Piece of CAKE: Adaptive Execution Engines via Microsecond-Scale Learning
This addresses performance inefficiencies in database systems for users dealing with dynamic data workloads, representing a novel method rather than an incremental improvement.
The paper tackles the problem of selecting optimal low-level database kernels for varying data distributions, which static heuristics often miss, by proposing CAKE, a system that uses microsecond-scale contextual multi-armed bandits to learn kernel selection, reducing end-to-end workload latency by up to 2x compared to state-of-the-art static heuristics.
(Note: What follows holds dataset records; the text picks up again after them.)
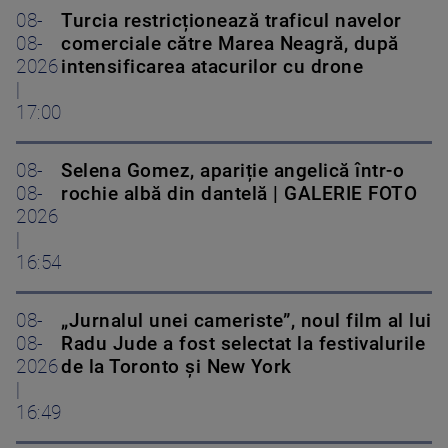
08-
Turcia restricționează traficul navelor
08-
comerciale către Marea Neagră, după
2026
intensificarea atacurilor cu drone
|
17:00
08-
Selena Gomez, apariție angelică într-o
08-
rochie albă din dantelă | GALERIE FOTO
2026
|
16:54
08-
„Jurnalul unei cameriste”, noul film al lui
08-
Radu Jude a fost selectat la festivalurile
2026
de la Toronto și New York
|
16:49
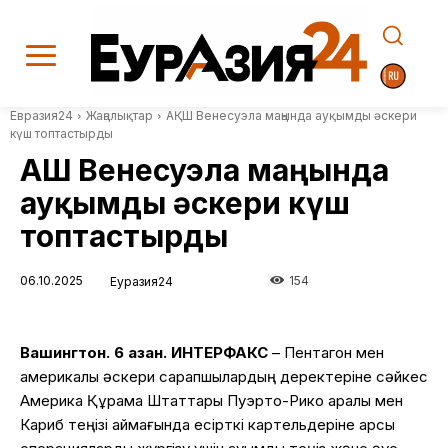
Евразия24
Жаңалықтар
АҚШ Венесуэла маңында ауқымды әскери
күш топтастырды
АҚШ Венесуэла маңында
ауқымды әскери күш
топтастырды
06.10.2025
154
Еуразия24
Вашингтон. 6 қазан. ИНТЕРФАКС
– Пентагон мен
америкалық әскери сарапшылардың деректеріне сәйкес
Америка Құрама Штаттары Пуэрто-Рико аралы мен
Кариб теңізі аймағында есірткі картельдеріне қарсы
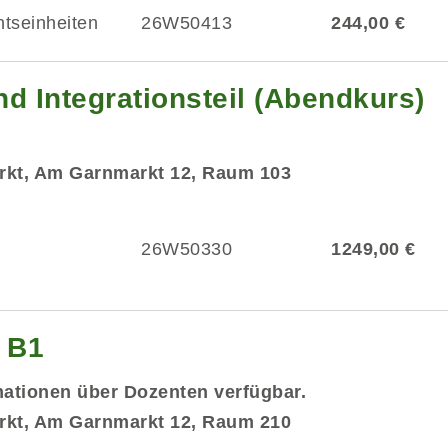
htseinheiten
26W50413
244,00 €
d Integrationsteil (Abendkurs)
rkt, Am Garnmarkt 12, Raum 103
26W50330
1249,00 €
g B1
mationen über Dozenten verfügbar.
rkt, Am Garnmarkt 12, Raum 210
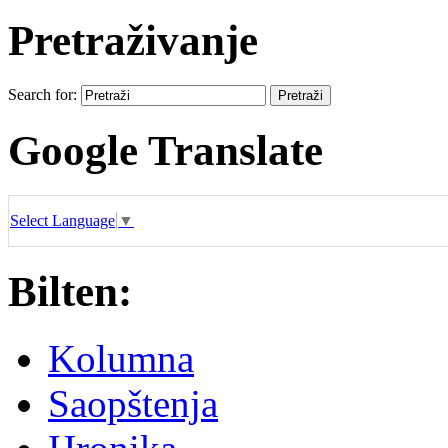
Pretraživanje
Search for:
Google Translate
Select Language
▼
Bilten:
Kolumna
Saopštenja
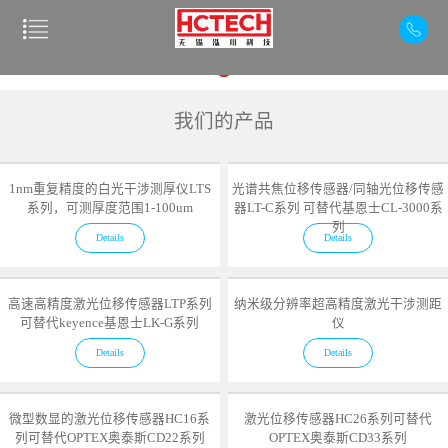
我们的产品
1nm重复精度的白光干涉测厚仪LTS
光谱共焦位移传感器/同轴光位移传感
系列，可测厚度范围1-100um
器LT-C系列 可替代基恩士CL-3000系
列
Details
Details
高速高精度激光位移传感器LTP系列
纳米级分辨率超高精度激光干涉测距
可替代keyence基恩士LK-G系列
仪
Details
Details
微型数显的激光位移传感器HC16系
激光位移传感器HC26系列可替代
列可替代OPTEX奥泰斯CD22系列
OPTEX奥泰斯CD33系列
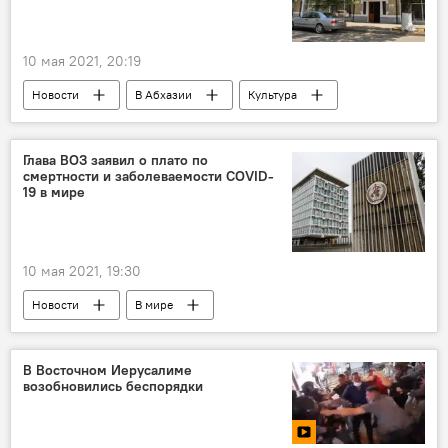
10 мая 2021, 20:19
Новости
В Абхазии
Культура
Глава ВОЗ заявил о плато по
смертности и заболеваемости COVID-
19 в мире
10 мая 2021, 19:30
Новости
В мире
В Восточном Иерусалиме
возобновились беспорядки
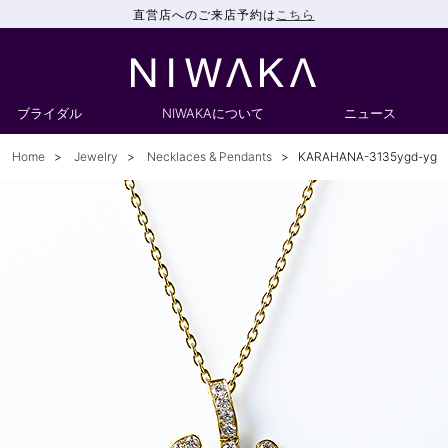
直営店へのご来店予約は
こちら
ブライダル
NIWAKAについて
ニュース
Home
Jewelry
Necklaces & Pendants
KARAHANA-3135ygd-yg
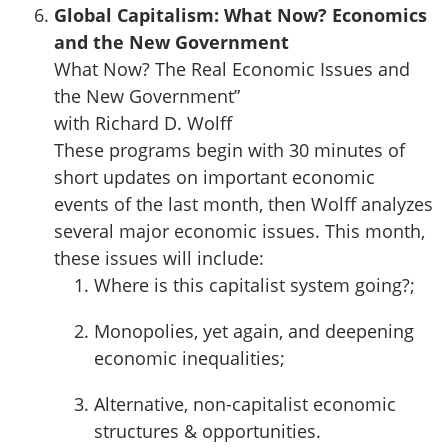
Global Capitalism: What Now? Economics
and the New Government
What Now? The Real Economic Issues and
the New Government”
with Richard D. Wolff
These programs begin with 30 minutes of
short updates on important economic
events of the last month, then Wolff analyzes
several major economic issues. This month,
these issues will include:
Where is this capitalist system going?;
Monopolies, yet again, and deepening
economic inequalities;
Alternative, non-capitalist economic
structures & opportunities.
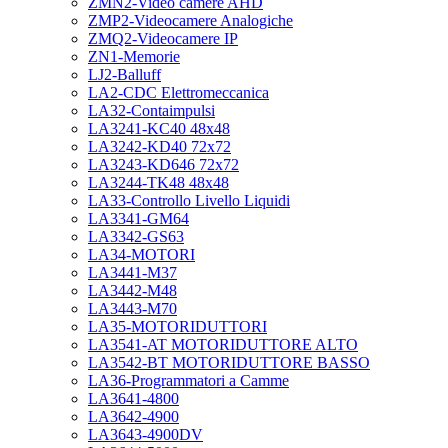
ZMN2-Video camere AHD
ZMP2-Videocamere Analogiche
ZMQ2-Videocamere IP
ZN1-Memorie
LJ2-Balluff
LA2-CDC Elettromeccanica
LA32-Contaimpulsi
LA3241-KC40 48x48
LA3242-KD40 72x72
LA3243-KD646 72x72
LA3244-TK48 48x48
LA33-Controllo Livello Liquidi
LA3341-GM64
LA3342-GS63
LA34-MOTORI
LA3441-M37
LA3442-M48
LA3443-M70
LA35-MOTORIDUTTORI
LA3541-AT MOTORIDUTTORE ALTO
LA3542-BT MOTORIDUTTORE BASSO
LA36-Programmatori a Camme
LA3641-4800
LA3642-4900
LA3643-4900DV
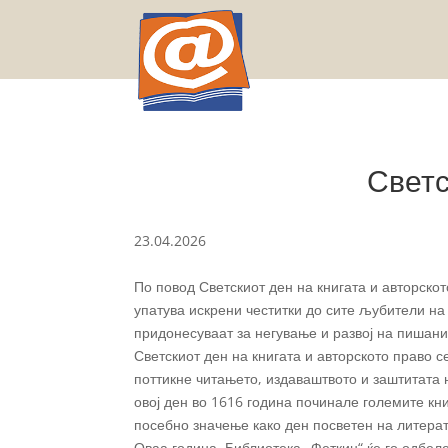
Светс
23.04.2026
По повод Светскиот ден на книгата и авторско
упатува искрени честитки до сите љубители на 
придонесуваат за негување и развој на пишани
Светскиот ден на книгата и авторското право 
поттикне читањето, издаваштвото и заштитата 
овој ден во 1616 година починале големите к
посебно значење како ден посветен на литерат
Оваа година, Библиотека „Феткин“ ќе го одбел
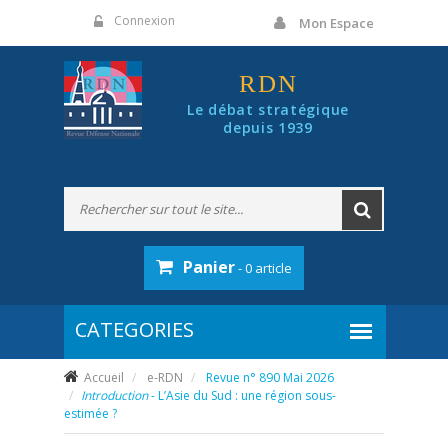
Panneau de gestion des cookies
Connexion
Mon Espace
RDN
Le débat stratégique
depuis 1939
Panier
- 0 article
Accueil
e-RDN
Revue n° 890 Mai 2026
Introduction
- L’Asie du Sud : une région sous-
estimée ?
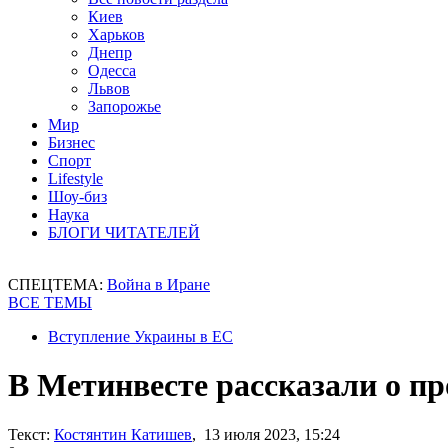
Киев
Харьков
Днепр
Одесса
Львов
Запорожье
Мир
Бизнес
Спорт
Lifestyle
Шоу-биз
Наука
БЛОГИ ЧИТАТЕЛЕЙ
СПЕЦТЕМА:
Война в Иране
ВСЕ ТЕМЫ
Вступление Украины в ЕС
В Метинвесте рассказали о п
Текст:
Костянтин Катишев
, 13 июля 2023, 15:24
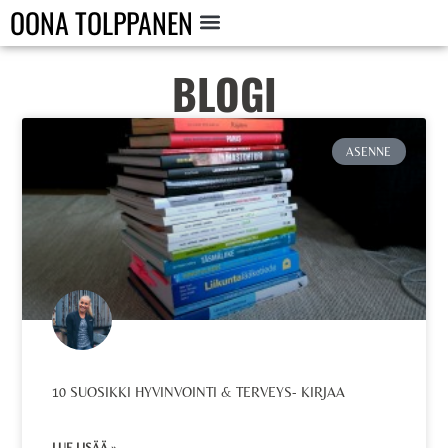
OONA TOLPPANEN
BLOGI
ASENNE
10 SUOSIKKI HYVINVOINTI & TERVEYS- KIRJAA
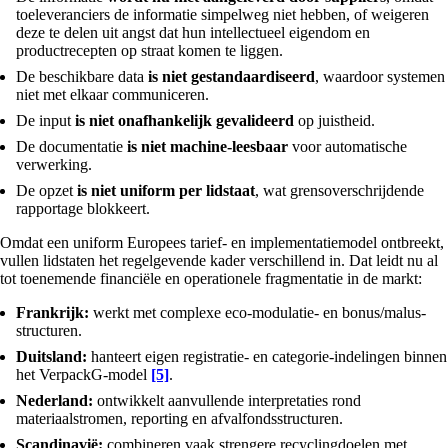
toeleveranciers de informatie simpelweg niet hebben, of weigeren
deze te delen uit angst dat hun intellectueel eigendom en
productrecepten op straat komen te liggen.
De beschikbare data
is niet gestandaardiseerd
, waardoor systemen
niet met elkaar communiceren.
De input
is niet onafhankelijk gevalideerd
op juistheid.
De documentatie
is niet machine-leesbaar
voor automatische
verwerking.
De opzet
is niet uniform per lidstaat
, wat grensoverschrijdende
rapportage blokkeert.
Omdat een uniform Europees tarief- en implementatiemodel ontbreekt,
vullen lidstaten het regelgevende kader verschillend in. Dat leidt nu al
tot toenemende financiële en operationele fragmentatie in de markt:
Frankrijk:
werkt met complexe eco-modulatie- en bonus/malus-
structuren.
Duitsland:
hanteert eigen registratie- en categorie-indelingen binnen
het VerpackG-model
[5]
.
Nederland:
ontwikkelt aanvullende interpretaties rond
materiaalstromen, reporting en afvalfondsstructuren.
Scandinavië:
combineren vaak strengere recyclingdoelen met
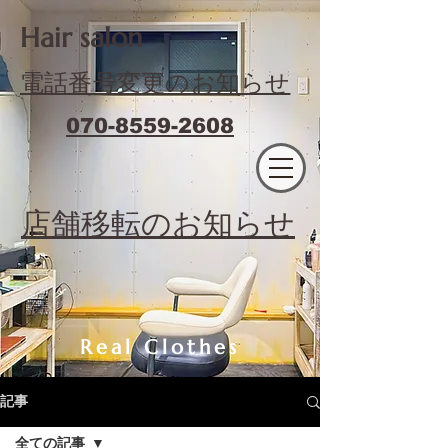
​Hair salon
電話番号変更のお知らせ
070-8559-2608
エフィラージュカット
​店舗移転のお知らせ
Real Clothes
記事
全ての記事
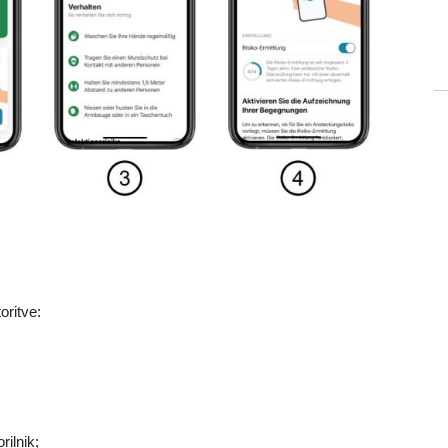
oritve:
rilnik;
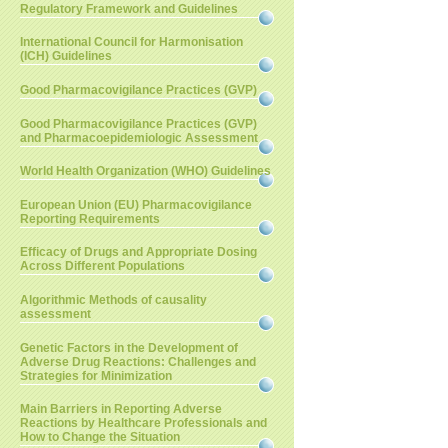
Regulatory Framework and Guidelines
International Council for Harmonisation
(ICH) Guidelines
Good Pharmacovigilance Practices (GVP)
Good Pharmacovigilance Practices (GVP)
and Pharmacoepidemiologic Assessment
World Health Organization (WHO) Guidelines
European Union (EU) Pharmacovigilance
Reporting Requirements
Efficacy of Drugs and Appropriate Dosing
Across Different Populations
Algorithmic Methods of causality
assessment
Genetic Factors in the Development of
Adverse Drug Reactions: Challenges and
Strategies for Minimization
Main Barriers in Reporting Adverse
Reactions by Healthcare Professionals and
How to Change the Situation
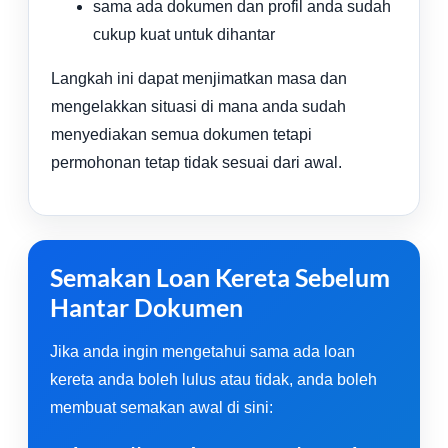
sama ada dokumen dan profil anda sudah
cukup kuat untuk dihantar
Langkah ini dapat menjimatkan masa dan
mengelakkan situasi di mana anda sudah
menyediakan semua dokumen tetapi
permohonan tetap tidak sesuai dari awal.
Semakan Loan Kereta Sebelum
Hantar Dokumen
Jika anda ingin mengetahui sama ada loan
kereta anda boleh lulus atau tidak, anda boleh
membuat semakan awal di sini:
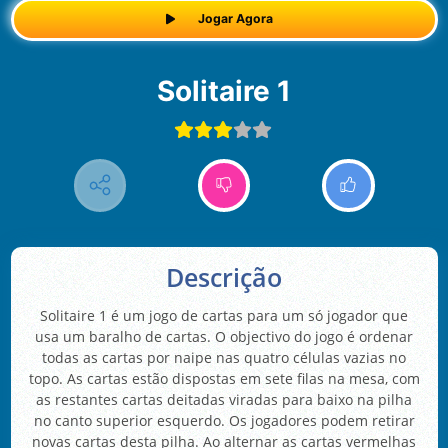
Jogar Agora
Solitaire 1
Descrição
Solitaire 1 é um jogo de cartas para um só jogador que
usa um baralho de cartas. O objectivo do jogo é ordenar
todas as cartas por naipe nas quatro células vazias no
topo. As cartas estão dispostas em sete filas na mesa, com
as restantes cartas deitadas viradas para baixo na pilha
no canto superior esquerdo. Os jogadores podem retirar
novas cartas desta pilha. Ao alternar as cartas vermelhas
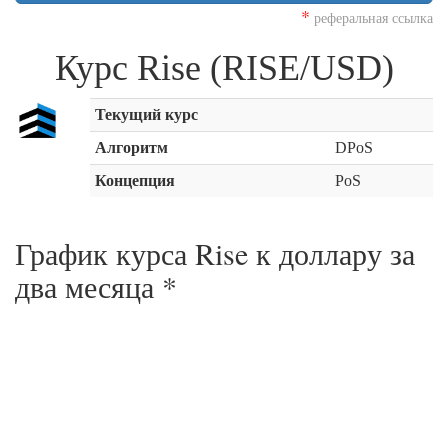
*
реферальная ссылка
Курс Rise (RISE/USD)
Текущий курс
Алгоритм
DPoS
Концепция
PoS
График курса Rise к доллару за
два месяца
*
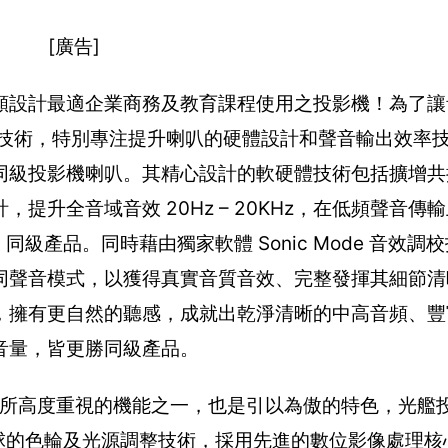
[廣告]
頻設計最適企業商務及教育課程使用之投影機！為了讓
 超炫音技術，特別專注提升喇叭的硬體設計和聲音輸出效率
同級投影機喇叭。其精心設計的軟硬體技術包括擴增共
升全音域音效 20Hz – 20KHz，在低頻聲音傳輸
P 同級產品。同時藉由獨家軟體 Sonic Mode 音效
同聲音模式，以獲得真實音質音效、完整發揮其細節清
，擁有更自然的聽感，成就出乾淨清晰的中高音頻、豐
音量，皆更勝同級產品。
發投影機所高度重視的機能之一，也是引以為傲的特色，光
獨步全球的色輪及光源調整技術，採用先進的數位影像處理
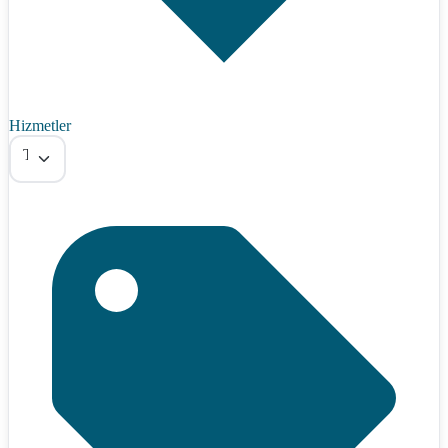
Hizmetler
Tümü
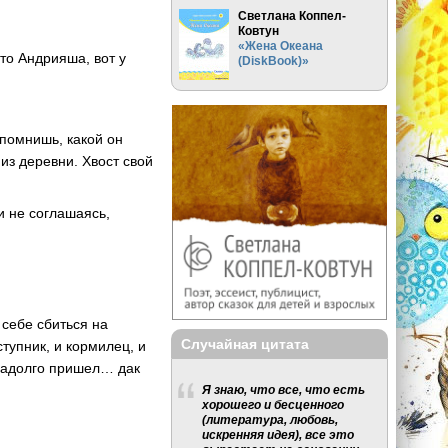
Светлана Коппел-
Ковтун
«Жена Океана
што Андрияша, вот у
(DiskBook)»
помнишь, какой он
из деревни. Хвост свой
 и не соглашаясь,
 себе сбиться на
Случайная цитата
ступник, и кормилец, и
енадолго пришел… дак
Я знаю, что все, что есть
хорошего и бесценного
(литература, любовь,
искренняя идея), все это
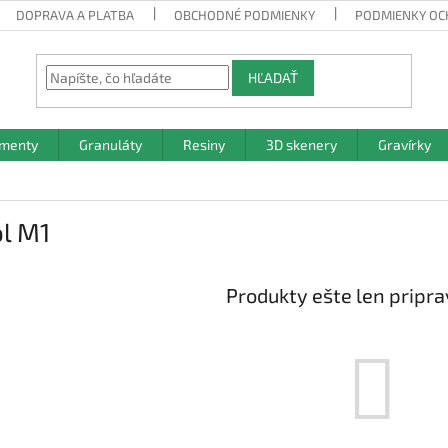
DOPRAVA A PLATBA
OBCHODNÉ PODMIENKY
PODMIENKY OC
HĽADAŤ
amenty
Granuláty
Resiny
3D skenery
Gravírky
l M1
Produkty ešte len pripr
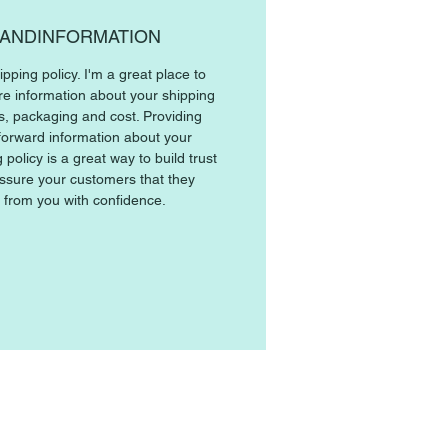
ANDINFORMATION
ipping policy. I'm a great place to
e information about your shipping
, packaging and cost. Providing
tforward information about your
 policy is a great way to build trust
ssure your customers that they
 from you with confidence.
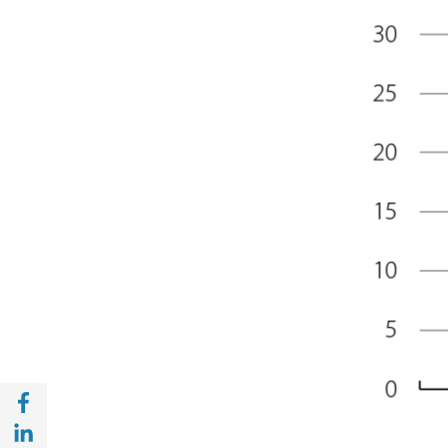
Compartir a Facebook (opens in a new win
Compartir a with Linkedin (opens in a new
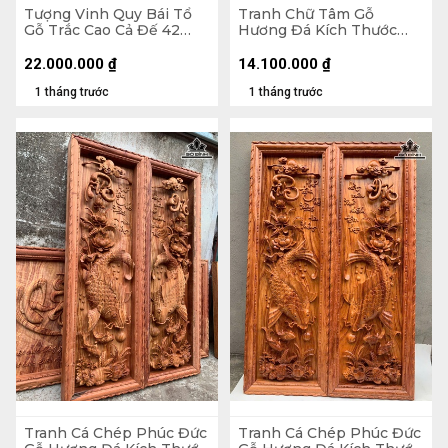
Tượng Vinh Quy Bái Tổ
Tranh Chữ Tâm Gỗ
Gỗ Trắc Cao Cả Đế 42
Hương Đá Kích Thước
Ngang 58 Sâu 23 (cm) -
107x107x5 (cm)
Không Đế 32
22.000.000
₫
14.100.000
₫
1 tháng trước
1 tháng trước
Tranh Cá Chép Phúc Đức
Tranh Cá Chép Phúc Đức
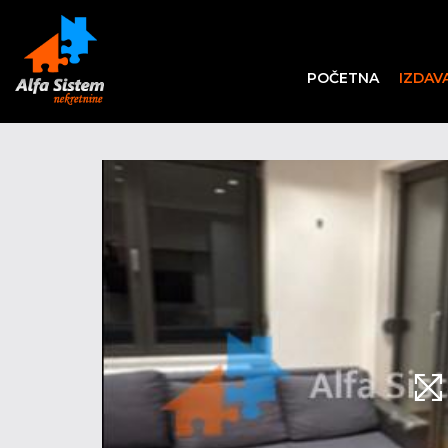
POČETNA
IZDAV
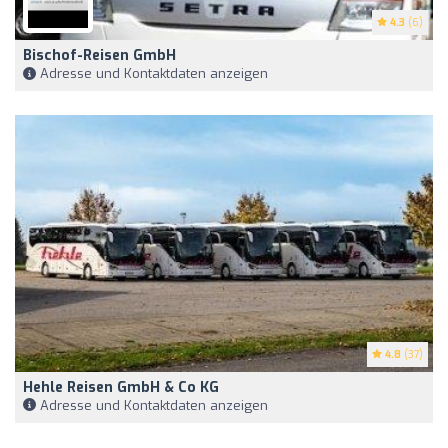
4.3
(6)
Bischof-Reisen GmbH
Adresse und Kontaktdaten anzeigen
4.8
(37)
Hehle Reisen GmbH & Co KG
Adresse und Kontaktdaten anzeigen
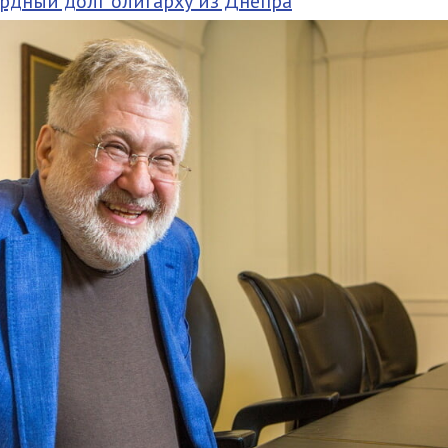
рдный долг олигарху из Днепра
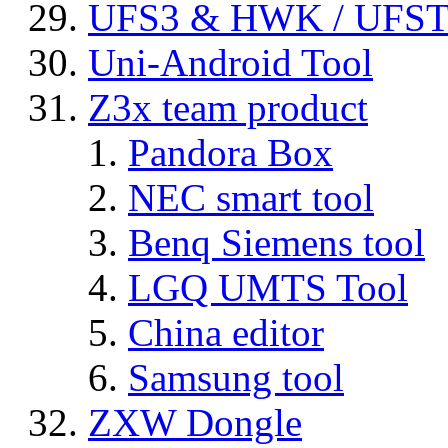
UFS3 & HWK / UFS
Uni-Android Tool
Z3x team product
Pandora Box
NEC smart tool
Benq Siemens tool
LGQ UMTS Tool
China editor
Samsung tool
ZXW Dongle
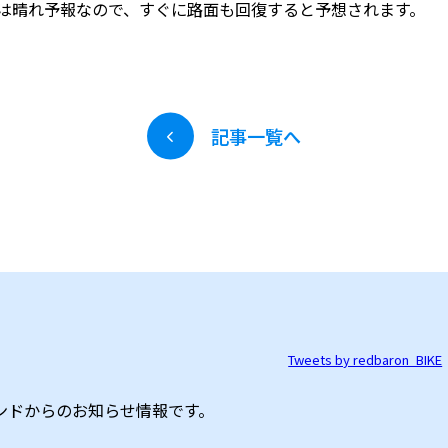
は晴れ予報なので、すぐに路面も回復すると予想されます。
記事一覧へ
Tweets by redbaron_BIKE
ンドからのお知らせ情報です。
Low-level database operators often admit multiple physical implementations ("kernels") that are semantically equivalent but have vastly different performance characteristics depending on the input data distribution. Existing database systems typically rely on static heuristics or worst-case optimal defaults to select these kernels, often missing significant performance opportunities. In this work, we propose CAKE (Counterfactual Adaptive Kernel Execution), a system that learns to select the optimal kernel for each data "morsel" using a microsecond-scale contextual multi-armed bandit. CAKE circumvents the high latency of traditional reinforcement learning by exploiting the cheapness of counterfactuals -- selectively running multiple kernels to obtain full feedback -- and compiling policies into low-latency regret trees. Experimentally, we show that CAKE can reduce end-to-end workload latency by up to 2x compared to state-of-the-art static heuristics.